First the sprint, and now the marathon. The splash and dash of the prologue around Table Mountain on a damp Sunday gave a glimpse into who are the real, possible and pretend contenders in the delayed Absa Cape Epic mountain bike event. 

Yet, as the Epic has proved time and again, nothing is decided on the first day apart from who starts at the front on Monday’s first proper stage.

SA’s Matt Beers and Frenchman Jordan Sarrou (NinetyOne-songo-Specialised), the latter the 2020 cross-country world champion, flowed and flew along the 20km course on the trails around Table Mountain to win in 43 min 24 sec, 1 min 40 sec ahead of the Swiss-Italian team of Filippo Viero Colombo and Juri Zanotti (BMC-KTM), who came home in 45:04. 

The sprinters from the short, sharp world of cross-country racing, Swiss Sina Frei and Austria’s Laura Stigger (NinetyOne-Songo-Specialised), marked their debut with a power ride that won them the leader’s jersey for the first proper stage of their first Epic. 

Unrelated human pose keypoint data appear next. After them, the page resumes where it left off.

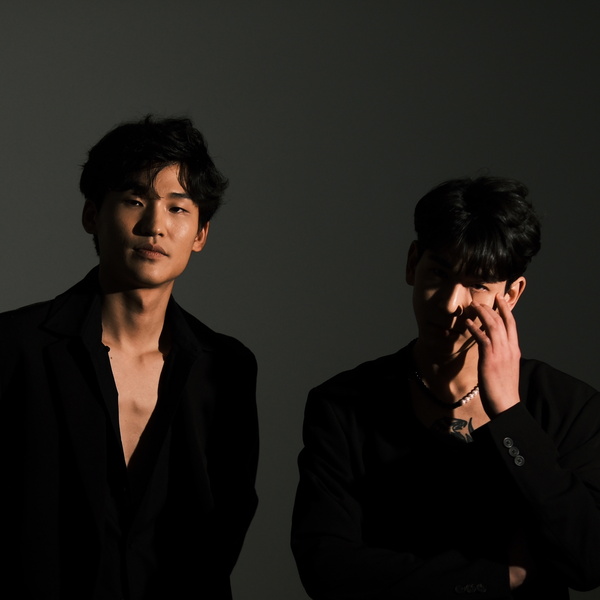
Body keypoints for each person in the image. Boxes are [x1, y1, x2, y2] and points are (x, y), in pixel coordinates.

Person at [291, 176, 600, 599]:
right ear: (412, 263)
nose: (451, 303)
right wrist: (499, 578)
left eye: (478, 285)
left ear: (511, 295)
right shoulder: (342, 405)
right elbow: (325, 568)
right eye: (439, 272)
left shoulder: (570, 406)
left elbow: (589, 562)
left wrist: (509, 414)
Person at [1, 115, 259, 600]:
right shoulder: (15, 348)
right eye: (134, 200)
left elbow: (229, 515)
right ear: (91, 215)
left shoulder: (227, 367)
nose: (154, 226)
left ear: (200, 233)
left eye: (178, 208)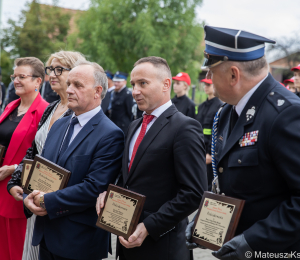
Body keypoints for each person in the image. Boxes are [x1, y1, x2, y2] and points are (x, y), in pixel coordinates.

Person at [186, 25, 300, 259]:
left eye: (211, 70)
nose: (207, 78)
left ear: (233, 75)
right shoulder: (227, 112)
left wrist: (252, 241)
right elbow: (228, 181)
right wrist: (203, 222)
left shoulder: (286, 115)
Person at [96, 56, 207, 260]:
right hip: (128, 243)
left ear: (166, 84)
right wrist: (109, 193)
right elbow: (129, 177)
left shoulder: (184, 127)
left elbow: (193, 193)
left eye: (143, 83)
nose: (135, 91)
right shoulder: (134, 126)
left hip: (162, 246)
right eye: (133, 84)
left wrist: (149, 226)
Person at [23, 60, 124, 260]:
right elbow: (43, 170)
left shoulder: (111, 134)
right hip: (45, 236)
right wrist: (29, 198)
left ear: (97, 91)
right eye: (69, 84)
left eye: (77, 85)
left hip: (78, 242)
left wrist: (46, 201)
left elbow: (94, 188)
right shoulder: (59, 125)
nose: (69, 90)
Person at [7, 50, 86, 260]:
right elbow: (33, 152)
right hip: (35, 195)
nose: (52, 74)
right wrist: (15, 182)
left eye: (59, 69)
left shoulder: (77, 112)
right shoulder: (52, 108)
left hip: (57, 201)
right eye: (50, 69)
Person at [0, 57, 49, 260]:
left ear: (38, 81)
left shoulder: (45, 111)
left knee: (16, 250)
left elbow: (44, 154)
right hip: (0, 185)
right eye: (14, 76)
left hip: (17, 188)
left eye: (22, 77)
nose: (16, 81)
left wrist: (12, 168)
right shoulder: (11, 105)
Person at [196, 78, 223, 191]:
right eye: (205, 84)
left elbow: (217, 131)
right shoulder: (201, 106)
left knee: (208, 184)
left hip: (209, 153)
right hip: (198, 148)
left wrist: (210, 153)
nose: (206, 86)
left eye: (209, 84)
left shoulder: (220, 106)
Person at [110, 71, 134, 136]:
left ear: (124, 82)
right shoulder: (114, 92)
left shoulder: (127, 94)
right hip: (114, 125)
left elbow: (130, 113)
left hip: (123, 128)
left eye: (118, 82)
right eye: (115, 81)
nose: (116, 84)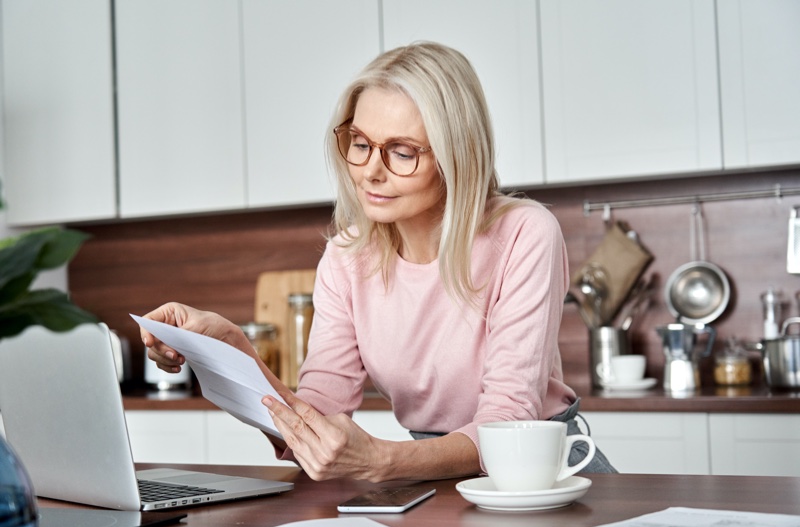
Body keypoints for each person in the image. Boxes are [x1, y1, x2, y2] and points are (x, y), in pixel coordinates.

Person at [141, 41, 616, 482]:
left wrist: (384, 462)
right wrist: (233, 350)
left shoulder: (524, 233)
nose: (370, 170)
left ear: (457, 156)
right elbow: (317, 419)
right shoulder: (348, 257)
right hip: (431, 471)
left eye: (402, 152)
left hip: (540, 468)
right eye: (361, 143)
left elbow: (508, 423)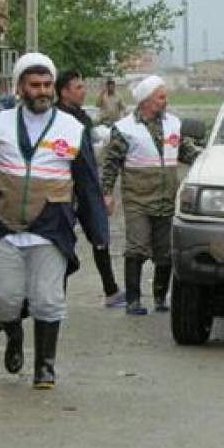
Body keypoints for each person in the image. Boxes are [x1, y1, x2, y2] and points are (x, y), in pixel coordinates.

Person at [0, 53, 109, 389]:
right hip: (4, 224)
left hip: (51, 227)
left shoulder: (72, 129)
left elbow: (87, 184)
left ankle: (45, 366)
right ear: (20, 88)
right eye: (35, 85)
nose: (42, 91)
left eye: (47, 85)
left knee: (47, 298)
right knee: (4, 298)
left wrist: (97, 230)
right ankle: (13, 335)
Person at [101, 75, 200, 315]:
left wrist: (210, 160)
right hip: (138, 199)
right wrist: (106, 194)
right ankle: (134, 299)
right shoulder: (124, 129)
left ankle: (159, 297)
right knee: (136, 247)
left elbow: (187, 153)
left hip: (167, 198)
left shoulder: (174, 124)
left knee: (165, 251)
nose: (165, 101)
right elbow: (111, 164)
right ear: (145, 100)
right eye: (161, 97)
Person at [55, 69, 125, 309]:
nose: (83, 91)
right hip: (66, 188)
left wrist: (102, 191)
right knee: (61, 241)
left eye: (83, 87)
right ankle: (55, 296)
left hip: (88, 187)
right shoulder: (56, 120)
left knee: (100, 237)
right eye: (78, 88)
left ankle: (111, 291)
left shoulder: (82, 118)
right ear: (64, 92)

At 24, 1.51m and just 46kg, Frei, the UCI short-track world champion, packs a punch that belies her stature. She won silver at the Tokyo Olympics and, as with her compatriot Nino Schurter, a two-time winner of the Epic who was regarded as a short-form cross-country specialist, could spring a surprise.

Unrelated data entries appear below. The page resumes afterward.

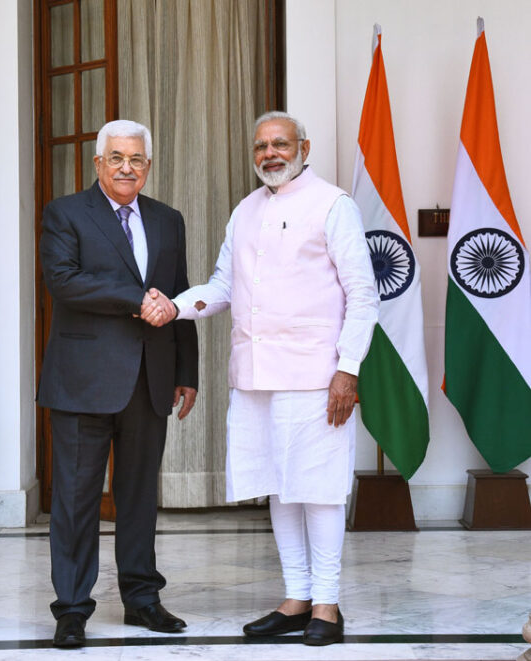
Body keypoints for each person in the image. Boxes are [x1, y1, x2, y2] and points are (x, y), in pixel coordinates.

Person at [141, 111, 379, 646]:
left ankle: (327, 606)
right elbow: (223, 285)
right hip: (254, 377)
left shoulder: (333, 205)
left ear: (303, 147)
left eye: (280, 144)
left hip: (318, 376)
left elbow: (363, 294)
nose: (270, 154)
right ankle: (296, 598)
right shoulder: (246, 210)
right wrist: (173, 307)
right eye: (261, 147)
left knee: (317, 491)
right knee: (279, 487)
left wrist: (348, 370)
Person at [37, 119, 199, 648]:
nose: (127, 167)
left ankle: (142, 600)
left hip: (150, 381)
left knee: (137, 499)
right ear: (98, 163)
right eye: (116, 158)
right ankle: (73, 609)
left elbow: (178, 296)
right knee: (77, 501)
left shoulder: (168, 220)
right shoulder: (65, 213)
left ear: (148, 166)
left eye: (136, 159)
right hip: (83, 382)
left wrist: (186, 372)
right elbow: (63, 281)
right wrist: (136, 299)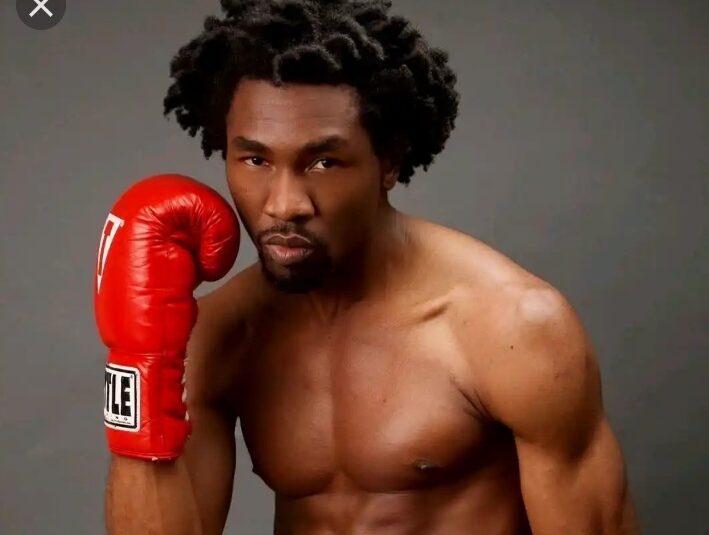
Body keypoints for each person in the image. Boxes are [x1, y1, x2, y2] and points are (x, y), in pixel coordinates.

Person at [95, 1, 639, 533]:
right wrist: (138, 369)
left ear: (390, 161)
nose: (284, 204)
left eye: (323, 161)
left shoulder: (510, 326)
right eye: (256, 159)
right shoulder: (222, 334)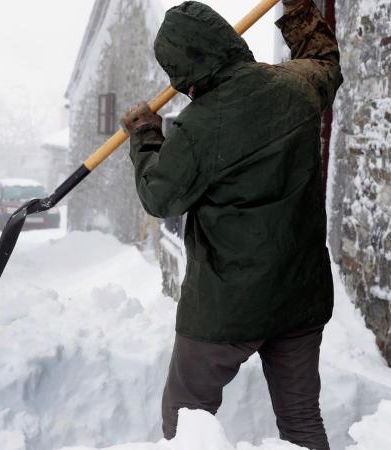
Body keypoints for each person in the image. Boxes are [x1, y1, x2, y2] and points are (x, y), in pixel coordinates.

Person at [120, 1, 342, 449]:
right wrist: (299, 11)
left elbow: (159, 196)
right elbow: (325, 62)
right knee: (301, 421)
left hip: (226, 308)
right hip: (299, 295)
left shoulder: (197, 129)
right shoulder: (297, 85)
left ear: (183, 73)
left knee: (186, 418)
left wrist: (145, 134)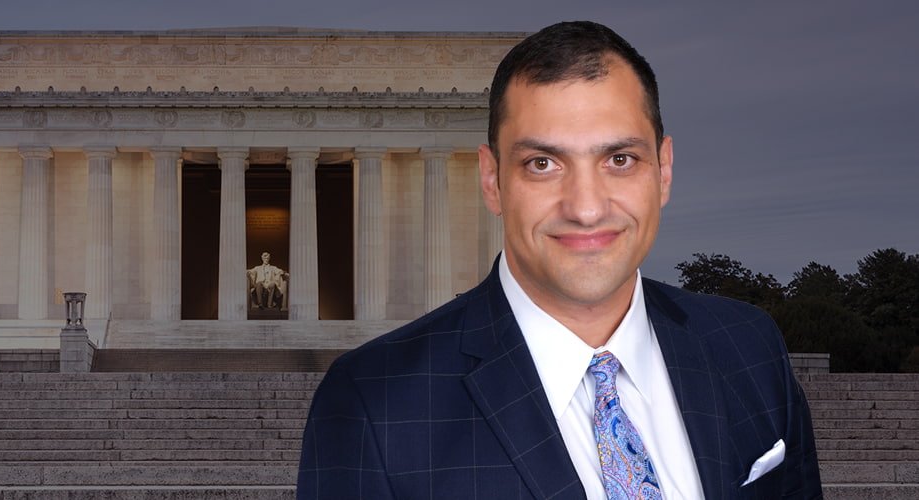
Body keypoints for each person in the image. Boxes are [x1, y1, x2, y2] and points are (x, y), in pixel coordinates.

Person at [297, 21, 820, 499]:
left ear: (663, 171)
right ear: (492, 180)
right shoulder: (372, 404)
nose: (587, 208)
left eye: (620, 159)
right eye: (542, 163)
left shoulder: (748, 347)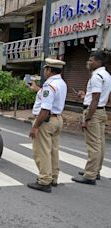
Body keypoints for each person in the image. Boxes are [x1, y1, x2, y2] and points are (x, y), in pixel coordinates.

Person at [27, 58, 67, 193]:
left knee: (42, 151)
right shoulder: (61, 83)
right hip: (57, 119)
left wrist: (35, 126)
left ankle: (44, 180)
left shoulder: (49, 86)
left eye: (45, 69)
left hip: (46, 121)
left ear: (49, 70)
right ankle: (53, 177)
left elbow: (45, 109)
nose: (44, 71)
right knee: (53, 150)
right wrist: (37, 89)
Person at [72, 51, 111, 185]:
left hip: (93, 113)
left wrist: (87, 119)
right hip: (101, 111)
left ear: (98, 62)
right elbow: (100, 97)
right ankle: (95, 170)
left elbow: (95, 99)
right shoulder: (106, 75)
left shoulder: (96, 76)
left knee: (93, 145)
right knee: (100, 143)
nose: (88, 62)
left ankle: (90, 176)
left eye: (91, 60)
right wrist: (85, 96)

“We are very happy with the result but we know there are seven hard days to come. Today went well, though. It was very good for us and we both felt good throughout the ride. We kept up a good speed and we communicated well, so hopefully we keep that up over the next few days,” said Frei. 

Their time of 54:08.6 was solid on a hard day on Table Mountain. They were pushed hard by SA’s Candice Lill and Mariske Strauss (Faces CST) in second (55:41), and three-time women’s category winner Ariane Lüthi with new partner Robyn De Groot (Salusmed). The two prefer the longer-distance races and will be a team to watch in the 98km first stage in Ceres on Monday.

But the sprinters are not yet done. “It was really tough out there today thanks to the weather, but we are used to those conditions from some of our recent XCO rides, so we handled it well,” said Stigger.  

In the men’s race German Andreas Seewald and Czech Martin Stosek (Canyon Northwave) were not far off the pace in 45:14.8. 

“It’s a great feeling to get the win,” said Beers. “I’ve been visualising it ever since I got a taste for this a few years back. Jordan was just a beast on the climbs, so I let him set the pace and I just hung on for dear life.” 

This is Beers’ fifth Epic, and his progression up the order has been steady, from a 22nd place in 2016 to fifth in 2019. There is a growing sense that with Sarrou, he could be the first South African man to top the podium since the late Burry Stander in 2012.

In their first Epic, Colombo and Zanotti impressed from the off, topping the timing boards early on, but the aggression of Beers and Sarrou was evident as they sought to make an impression on what is perhaps the most open Epic in years.